6-Amellerini açıkça yapar, gizlemezse: Yani, nefsinin terbiyesi için işlediği amelleri gizlice ve gösterişsizce değil de alenen yaparsa, bu aleniyetin kendisine bir faydası olmaz.
7-Amellerini ihlâssız yaparsa: Yani, büyük ceht ve gayretlerle ibadet ve taatlerde bulunur, hayırlar işler, fakat bunları sırf Allah rızası için değil, riya için yaparsa, onun bütün bu amellerinin kendisine bir faydası olmaz. Sadece kendi kendini aldatmış olur”.

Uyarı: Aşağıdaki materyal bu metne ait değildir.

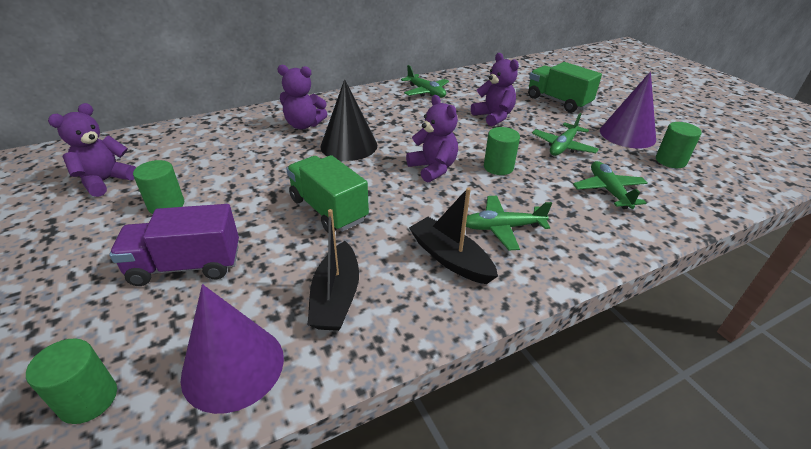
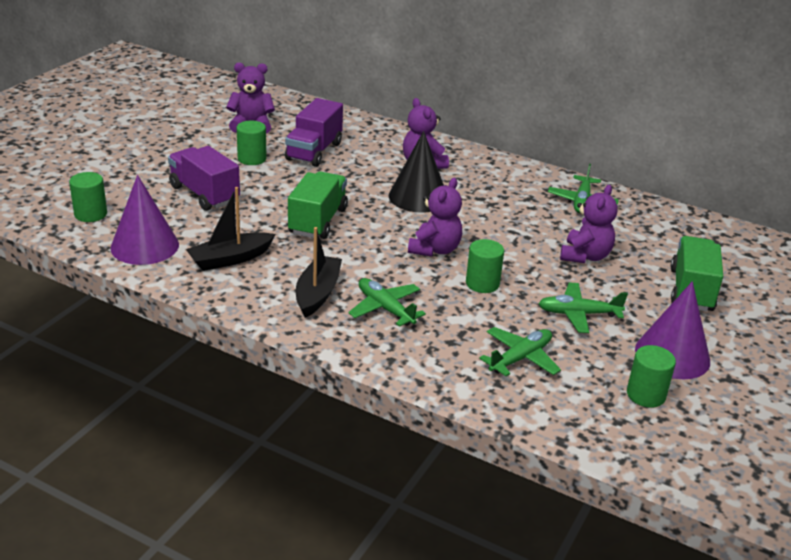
camera: 55 degrees right, 5 degrees down
none -> purple truck [285,98,343,167]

Hz. Ali'nin riya yapanların dört alametine ve bu tür davranışların kötü olduğuna dikkat çeken Dilek,” HZ Ali (ra) şöyle der: “Riyakarın dört alameti vardır: 1-Yalnız olduğu zamanlarda uyuşuktur. Hayırlı bir amel işleme hususunda şevk duymaz, gayret göstermez. 2-Diğer insanlarla beraber olduğu zamanlarda neşelidir. Onlara gösteriş yapabileceği için şevk duyar, gayretli olur. 3-Övüldüğü zaman daha çok iş yapar. 4-Zemmedilince ameli azaltır”. Dedi
Amellerin sadece Allah'ın rızası için yapılması gerektiği ve insanların övgülerine veya eleştirilerine kulak asılmaması gerektiğini kibir ve nefsin arzularına göre yapılan amellerin ise çirkin ve Allah'ın rızasına uygun olmadığı belirten Dilek,” Amellerin ecrini yalnız Allah’tan beklemek, amelleri sadece Allah rızası için yapmak ve halkın övmelerine veya kötülemelerine hiç kulak asmamaktır. Allah, kadrini bilme nimetini, rızık olarak mutlaka verir” Şeklinde oldu.